--- Start Document ---

When you use Nokogiri::HTML(some_html) or Nokogiri::XML(some_xml), Nokogiri will look to see if the content is valid. If it isn't, it will do fix-ups on the content in an attempt to make it so. For instance:
require 'nokogiri'
html_fragment = "<p>foo bar</p>"
Nokogiri::HTML(html_fragment).to_html
# => "<!DOCTYPE html PUBLIC \"-//W3C//DTD HTML 4.0 Transitional//EN\" \"http://www.w3.org/TR/REC-html40/loose.dtd\">\n<html><body><p>foo bar</p></body></html>\n"
If the document is partially correct Nokogiri still adds the DOCTYPE statement:
html = "<html><body><p>foo bar</p></body></html>"
Nokogiri::HTML(html).to_html
# => "<!DOCTYPE html PUBLIC \"-//W3C//DTD HTML 4.0 Transitional//EN\" \"http://www.w3.org/TR/REC-html40/loose.dtd\">\n<html><body><p>foo bar</p></body></html>\n"

--- End Document ---
--- Start Stored rows ---

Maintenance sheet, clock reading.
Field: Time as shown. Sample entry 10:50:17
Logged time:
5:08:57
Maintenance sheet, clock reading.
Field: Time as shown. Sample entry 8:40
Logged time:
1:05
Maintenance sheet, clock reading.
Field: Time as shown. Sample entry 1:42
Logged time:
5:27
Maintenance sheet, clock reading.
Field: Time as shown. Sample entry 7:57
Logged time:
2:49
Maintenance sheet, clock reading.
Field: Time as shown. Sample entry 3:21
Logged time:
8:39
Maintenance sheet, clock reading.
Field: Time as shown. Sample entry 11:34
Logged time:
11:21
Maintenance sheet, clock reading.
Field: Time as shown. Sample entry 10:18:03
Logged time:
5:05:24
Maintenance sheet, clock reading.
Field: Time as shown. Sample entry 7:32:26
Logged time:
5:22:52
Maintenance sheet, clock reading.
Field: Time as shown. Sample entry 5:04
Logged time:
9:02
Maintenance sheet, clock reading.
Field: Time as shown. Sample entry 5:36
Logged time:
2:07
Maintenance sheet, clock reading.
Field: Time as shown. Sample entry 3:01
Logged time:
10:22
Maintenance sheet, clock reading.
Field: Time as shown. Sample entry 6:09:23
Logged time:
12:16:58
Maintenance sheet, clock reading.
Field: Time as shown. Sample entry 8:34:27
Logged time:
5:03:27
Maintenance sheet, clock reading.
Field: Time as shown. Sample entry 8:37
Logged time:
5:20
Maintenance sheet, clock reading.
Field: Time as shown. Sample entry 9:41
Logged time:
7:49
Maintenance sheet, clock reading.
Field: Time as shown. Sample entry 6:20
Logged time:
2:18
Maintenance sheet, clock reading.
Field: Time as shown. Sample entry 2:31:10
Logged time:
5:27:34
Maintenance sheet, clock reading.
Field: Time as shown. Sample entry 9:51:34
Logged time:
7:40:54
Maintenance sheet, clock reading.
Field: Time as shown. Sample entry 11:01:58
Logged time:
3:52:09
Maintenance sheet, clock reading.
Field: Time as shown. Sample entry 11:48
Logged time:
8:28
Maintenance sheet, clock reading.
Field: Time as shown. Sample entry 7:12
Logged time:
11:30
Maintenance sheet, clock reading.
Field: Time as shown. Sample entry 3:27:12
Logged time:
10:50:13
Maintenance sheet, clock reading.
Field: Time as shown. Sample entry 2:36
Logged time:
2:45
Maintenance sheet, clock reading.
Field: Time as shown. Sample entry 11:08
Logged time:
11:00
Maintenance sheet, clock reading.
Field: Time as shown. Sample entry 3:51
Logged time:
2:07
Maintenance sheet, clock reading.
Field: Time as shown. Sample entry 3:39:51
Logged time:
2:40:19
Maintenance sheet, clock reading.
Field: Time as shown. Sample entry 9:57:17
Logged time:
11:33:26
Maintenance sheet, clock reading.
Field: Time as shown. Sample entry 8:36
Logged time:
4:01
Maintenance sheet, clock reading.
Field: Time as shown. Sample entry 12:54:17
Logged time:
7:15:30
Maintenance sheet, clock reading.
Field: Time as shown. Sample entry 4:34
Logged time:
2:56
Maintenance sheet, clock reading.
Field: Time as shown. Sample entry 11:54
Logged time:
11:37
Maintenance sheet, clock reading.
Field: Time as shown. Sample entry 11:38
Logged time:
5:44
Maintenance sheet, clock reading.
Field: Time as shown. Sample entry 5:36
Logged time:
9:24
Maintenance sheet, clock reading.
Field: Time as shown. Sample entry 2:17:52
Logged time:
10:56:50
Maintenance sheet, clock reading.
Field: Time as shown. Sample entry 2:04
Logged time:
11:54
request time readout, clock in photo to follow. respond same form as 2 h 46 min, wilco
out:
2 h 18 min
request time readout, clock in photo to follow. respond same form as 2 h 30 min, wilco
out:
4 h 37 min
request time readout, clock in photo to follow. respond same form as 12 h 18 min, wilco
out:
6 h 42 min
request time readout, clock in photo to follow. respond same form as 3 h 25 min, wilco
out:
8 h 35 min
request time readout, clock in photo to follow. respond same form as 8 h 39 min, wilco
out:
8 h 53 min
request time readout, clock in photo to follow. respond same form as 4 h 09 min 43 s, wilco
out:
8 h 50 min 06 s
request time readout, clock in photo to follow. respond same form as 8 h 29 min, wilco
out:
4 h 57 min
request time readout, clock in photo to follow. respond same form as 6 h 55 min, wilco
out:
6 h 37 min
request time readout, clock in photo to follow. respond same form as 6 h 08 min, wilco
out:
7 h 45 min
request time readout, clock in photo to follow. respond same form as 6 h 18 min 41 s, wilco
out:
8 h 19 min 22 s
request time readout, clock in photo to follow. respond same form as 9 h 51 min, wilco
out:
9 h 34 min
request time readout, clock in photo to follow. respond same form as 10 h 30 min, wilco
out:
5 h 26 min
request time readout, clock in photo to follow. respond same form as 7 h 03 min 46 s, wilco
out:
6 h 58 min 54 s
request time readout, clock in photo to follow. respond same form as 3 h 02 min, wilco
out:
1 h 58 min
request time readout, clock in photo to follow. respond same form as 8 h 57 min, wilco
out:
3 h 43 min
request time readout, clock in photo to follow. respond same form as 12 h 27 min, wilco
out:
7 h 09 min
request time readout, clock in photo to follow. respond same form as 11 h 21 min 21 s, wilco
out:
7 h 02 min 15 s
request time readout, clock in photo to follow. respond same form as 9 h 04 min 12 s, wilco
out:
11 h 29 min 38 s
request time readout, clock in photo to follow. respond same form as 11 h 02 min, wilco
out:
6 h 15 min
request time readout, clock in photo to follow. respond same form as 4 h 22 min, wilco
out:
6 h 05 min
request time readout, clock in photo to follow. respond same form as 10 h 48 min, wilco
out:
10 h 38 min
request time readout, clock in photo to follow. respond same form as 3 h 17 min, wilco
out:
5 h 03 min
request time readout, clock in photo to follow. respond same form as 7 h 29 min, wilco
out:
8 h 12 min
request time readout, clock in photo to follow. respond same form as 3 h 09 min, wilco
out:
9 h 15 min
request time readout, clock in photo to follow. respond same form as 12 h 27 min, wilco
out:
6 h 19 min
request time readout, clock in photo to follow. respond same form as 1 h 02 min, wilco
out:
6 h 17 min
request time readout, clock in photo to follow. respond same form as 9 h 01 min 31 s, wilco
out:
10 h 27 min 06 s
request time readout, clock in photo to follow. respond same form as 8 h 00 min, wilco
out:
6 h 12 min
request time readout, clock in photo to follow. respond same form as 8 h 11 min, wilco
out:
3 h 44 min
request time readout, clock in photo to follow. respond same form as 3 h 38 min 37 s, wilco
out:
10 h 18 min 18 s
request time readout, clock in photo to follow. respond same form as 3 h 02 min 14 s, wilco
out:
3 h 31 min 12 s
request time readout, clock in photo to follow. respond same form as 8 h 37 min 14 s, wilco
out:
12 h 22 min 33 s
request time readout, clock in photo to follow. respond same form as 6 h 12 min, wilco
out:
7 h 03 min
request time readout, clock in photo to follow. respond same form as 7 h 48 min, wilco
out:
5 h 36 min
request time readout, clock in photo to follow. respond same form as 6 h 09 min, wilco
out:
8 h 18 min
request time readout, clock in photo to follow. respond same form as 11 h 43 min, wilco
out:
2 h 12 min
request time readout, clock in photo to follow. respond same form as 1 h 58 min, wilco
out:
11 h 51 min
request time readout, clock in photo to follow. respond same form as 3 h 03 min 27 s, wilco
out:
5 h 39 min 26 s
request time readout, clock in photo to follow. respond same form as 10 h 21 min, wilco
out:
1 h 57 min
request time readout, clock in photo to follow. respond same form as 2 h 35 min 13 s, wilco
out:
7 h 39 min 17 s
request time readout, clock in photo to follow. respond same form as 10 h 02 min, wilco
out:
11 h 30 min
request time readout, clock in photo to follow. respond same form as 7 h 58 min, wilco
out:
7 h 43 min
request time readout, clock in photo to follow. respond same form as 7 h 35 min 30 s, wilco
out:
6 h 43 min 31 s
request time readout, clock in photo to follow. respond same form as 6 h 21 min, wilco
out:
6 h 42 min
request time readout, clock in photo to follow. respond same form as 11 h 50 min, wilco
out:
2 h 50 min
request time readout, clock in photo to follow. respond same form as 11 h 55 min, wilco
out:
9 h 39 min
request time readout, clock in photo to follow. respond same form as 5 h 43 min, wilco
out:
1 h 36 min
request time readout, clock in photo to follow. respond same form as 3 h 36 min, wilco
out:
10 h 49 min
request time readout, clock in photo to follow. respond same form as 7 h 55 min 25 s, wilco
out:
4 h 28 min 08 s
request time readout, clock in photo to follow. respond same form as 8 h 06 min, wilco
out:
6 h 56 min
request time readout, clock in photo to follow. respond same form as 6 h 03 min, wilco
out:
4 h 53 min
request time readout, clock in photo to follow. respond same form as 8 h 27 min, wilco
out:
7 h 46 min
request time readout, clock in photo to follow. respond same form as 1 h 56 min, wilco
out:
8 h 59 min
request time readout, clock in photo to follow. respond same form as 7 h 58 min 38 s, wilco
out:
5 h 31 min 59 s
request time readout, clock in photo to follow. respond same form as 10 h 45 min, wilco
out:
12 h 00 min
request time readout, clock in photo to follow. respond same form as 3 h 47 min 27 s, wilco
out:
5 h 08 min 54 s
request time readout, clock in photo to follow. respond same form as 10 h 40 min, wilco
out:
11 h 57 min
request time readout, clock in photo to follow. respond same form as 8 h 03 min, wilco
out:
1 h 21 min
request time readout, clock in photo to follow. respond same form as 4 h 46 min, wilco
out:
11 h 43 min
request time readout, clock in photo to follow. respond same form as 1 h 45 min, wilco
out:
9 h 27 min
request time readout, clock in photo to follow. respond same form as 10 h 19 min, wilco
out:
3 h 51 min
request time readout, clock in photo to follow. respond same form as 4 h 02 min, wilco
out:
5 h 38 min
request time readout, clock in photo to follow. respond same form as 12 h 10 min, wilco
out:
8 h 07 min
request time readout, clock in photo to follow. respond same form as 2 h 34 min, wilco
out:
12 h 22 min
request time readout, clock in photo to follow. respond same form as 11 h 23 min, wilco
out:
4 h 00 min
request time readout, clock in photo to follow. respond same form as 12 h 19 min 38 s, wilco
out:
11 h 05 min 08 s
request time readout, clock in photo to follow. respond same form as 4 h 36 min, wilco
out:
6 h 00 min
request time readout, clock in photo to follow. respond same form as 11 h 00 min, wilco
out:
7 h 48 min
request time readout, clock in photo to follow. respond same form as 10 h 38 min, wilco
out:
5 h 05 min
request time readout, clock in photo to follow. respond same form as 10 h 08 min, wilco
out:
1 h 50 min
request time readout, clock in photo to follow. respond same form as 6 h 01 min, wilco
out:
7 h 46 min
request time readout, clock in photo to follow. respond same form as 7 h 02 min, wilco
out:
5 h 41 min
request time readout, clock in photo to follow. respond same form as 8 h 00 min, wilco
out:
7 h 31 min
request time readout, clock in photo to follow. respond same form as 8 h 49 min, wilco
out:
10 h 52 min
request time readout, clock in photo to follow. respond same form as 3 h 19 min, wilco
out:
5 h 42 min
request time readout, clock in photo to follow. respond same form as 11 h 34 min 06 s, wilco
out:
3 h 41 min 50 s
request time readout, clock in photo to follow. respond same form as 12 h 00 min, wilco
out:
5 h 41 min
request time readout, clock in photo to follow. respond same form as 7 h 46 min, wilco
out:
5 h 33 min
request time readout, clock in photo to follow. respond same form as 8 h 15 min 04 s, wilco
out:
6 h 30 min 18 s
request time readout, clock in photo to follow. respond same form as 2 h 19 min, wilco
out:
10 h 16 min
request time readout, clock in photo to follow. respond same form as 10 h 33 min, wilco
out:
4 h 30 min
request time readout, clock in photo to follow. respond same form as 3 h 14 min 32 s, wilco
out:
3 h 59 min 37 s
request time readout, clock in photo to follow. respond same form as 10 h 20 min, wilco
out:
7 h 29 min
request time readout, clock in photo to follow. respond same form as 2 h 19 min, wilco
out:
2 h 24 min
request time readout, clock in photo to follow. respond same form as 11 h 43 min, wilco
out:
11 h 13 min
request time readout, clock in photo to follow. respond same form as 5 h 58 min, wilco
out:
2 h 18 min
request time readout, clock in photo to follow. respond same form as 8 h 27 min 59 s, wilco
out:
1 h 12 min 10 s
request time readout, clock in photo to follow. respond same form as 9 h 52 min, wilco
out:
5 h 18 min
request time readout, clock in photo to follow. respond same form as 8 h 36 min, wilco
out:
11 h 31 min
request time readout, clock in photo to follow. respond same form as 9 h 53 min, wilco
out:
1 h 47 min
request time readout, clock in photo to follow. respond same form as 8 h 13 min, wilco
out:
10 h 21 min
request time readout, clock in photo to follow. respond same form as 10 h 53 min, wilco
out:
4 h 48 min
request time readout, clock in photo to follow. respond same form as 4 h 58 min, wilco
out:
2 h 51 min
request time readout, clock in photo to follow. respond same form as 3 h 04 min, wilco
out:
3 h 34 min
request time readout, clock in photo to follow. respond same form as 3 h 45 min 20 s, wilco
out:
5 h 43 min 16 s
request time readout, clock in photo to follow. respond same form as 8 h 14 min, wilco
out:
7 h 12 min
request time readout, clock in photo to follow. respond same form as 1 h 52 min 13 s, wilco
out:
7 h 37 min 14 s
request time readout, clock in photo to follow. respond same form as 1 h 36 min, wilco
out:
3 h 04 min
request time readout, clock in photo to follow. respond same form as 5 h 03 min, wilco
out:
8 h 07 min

--- End Stored rows ---

- _Things to do_:
(A) Could you rewrite the entries starting at the line that contains "20 s, wilco" and ending with the last entry, swapping "readout" for "reading" and leaving everything else unchanged?
(B) Can you go on with the passage about Nokogiri's fix-ups from the point where it stops?

- _Answers to each task_:
(A)
request time reading, clock in photo to follow. respond same form as 3 h 45 min 20 s, wilco
out:
5 h 43 min 16 s
request time reading, clock in photo to follow. respond same form as 8 h 14 min, wilco
out:
7 h 12 min
request time reading, clock in photo to follow. respond same form as 1 h 52 min 13 s, wilco
out:
7 h 37 min 14 s
request time reading, clock in photo to follow. respond same form as 1 h 36 min, wilco
out:
3 h 04 min
request time reading, clock in photo to follow. respond same form as 5 h 03 min, wilco
out:
8 h 07 min

(B)
If you want Nokogiri to leave the document along, because it's supposed to be a fragment, tell it to do so:
Nokogiri::HTML::DocumentFragment.parse(html_fragment).to_html
# => "<p>foo bar</p>"
Or:
xml_fragment = "<x>foo bar</x>"
Nokogiri::XML::DocumentFragment.parse(xml_fragment).to_xml
# => "<x>foo bar</x>"
Nokogiri is pretty smart about handling XML and HTML. You can try to confuse it and it'll generally do the right thing:
xml_fragment = "<x>foo bar</x>"
Nokogiri::HTML::DocumentFragment.parse(xml_fragment).to_xml
# => "<x>foo bar</x>"
That's parsing XML as an HTML fragment and telling it to emit it as XML.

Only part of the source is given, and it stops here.